> _INFORMATION SUPPLIED_:

++++++++++

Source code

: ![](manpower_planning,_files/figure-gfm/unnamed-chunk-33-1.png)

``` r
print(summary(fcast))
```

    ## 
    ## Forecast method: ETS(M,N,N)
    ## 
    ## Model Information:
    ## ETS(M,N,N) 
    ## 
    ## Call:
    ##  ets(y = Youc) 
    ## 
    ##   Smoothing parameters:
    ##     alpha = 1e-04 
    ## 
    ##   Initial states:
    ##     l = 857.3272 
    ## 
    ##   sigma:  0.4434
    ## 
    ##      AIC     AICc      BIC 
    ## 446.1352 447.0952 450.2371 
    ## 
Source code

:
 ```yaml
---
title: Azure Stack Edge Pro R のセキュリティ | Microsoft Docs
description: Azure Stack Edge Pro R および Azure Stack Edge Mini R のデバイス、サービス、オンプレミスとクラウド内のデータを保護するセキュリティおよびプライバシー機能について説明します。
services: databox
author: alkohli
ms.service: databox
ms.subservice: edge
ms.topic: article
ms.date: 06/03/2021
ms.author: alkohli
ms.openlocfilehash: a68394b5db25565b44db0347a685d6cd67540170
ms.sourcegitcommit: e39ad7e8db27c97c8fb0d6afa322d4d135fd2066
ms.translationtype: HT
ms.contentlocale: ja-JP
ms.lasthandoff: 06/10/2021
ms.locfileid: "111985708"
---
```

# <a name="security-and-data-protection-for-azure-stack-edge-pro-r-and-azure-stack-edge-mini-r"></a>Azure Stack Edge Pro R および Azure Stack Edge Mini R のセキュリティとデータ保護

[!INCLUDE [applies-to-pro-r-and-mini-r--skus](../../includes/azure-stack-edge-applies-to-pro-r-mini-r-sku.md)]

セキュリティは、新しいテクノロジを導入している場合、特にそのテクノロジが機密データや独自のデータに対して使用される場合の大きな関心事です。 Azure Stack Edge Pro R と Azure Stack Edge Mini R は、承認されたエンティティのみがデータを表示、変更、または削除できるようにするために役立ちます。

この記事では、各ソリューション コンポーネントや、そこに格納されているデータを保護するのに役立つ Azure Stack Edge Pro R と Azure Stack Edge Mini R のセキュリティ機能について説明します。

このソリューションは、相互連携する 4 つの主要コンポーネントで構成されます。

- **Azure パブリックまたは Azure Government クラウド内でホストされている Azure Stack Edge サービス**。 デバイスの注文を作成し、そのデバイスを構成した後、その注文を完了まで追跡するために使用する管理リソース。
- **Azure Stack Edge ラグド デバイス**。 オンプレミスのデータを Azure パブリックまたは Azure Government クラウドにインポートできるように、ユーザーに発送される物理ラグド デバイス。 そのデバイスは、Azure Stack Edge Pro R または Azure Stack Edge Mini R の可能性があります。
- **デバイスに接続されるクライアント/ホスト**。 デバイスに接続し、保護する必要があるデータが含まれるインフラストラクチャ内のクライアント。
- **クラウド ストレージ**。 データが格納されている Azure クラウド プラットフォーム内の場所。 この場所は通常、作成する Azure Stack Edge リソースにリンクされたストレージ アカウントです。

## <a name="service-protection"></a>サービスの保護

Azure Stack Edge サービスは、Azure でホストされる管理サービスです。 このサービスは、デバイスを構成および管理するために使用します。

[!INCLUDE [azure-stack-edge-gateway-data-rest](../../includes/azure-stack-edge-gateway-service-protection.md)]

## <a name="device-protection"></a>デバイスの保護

++++++++++

> _TO DO_: Please report how many lines of the listing contain the word "パブリックまたは", and include nothing beyond that number.

> _FINAL ANSWER_: 2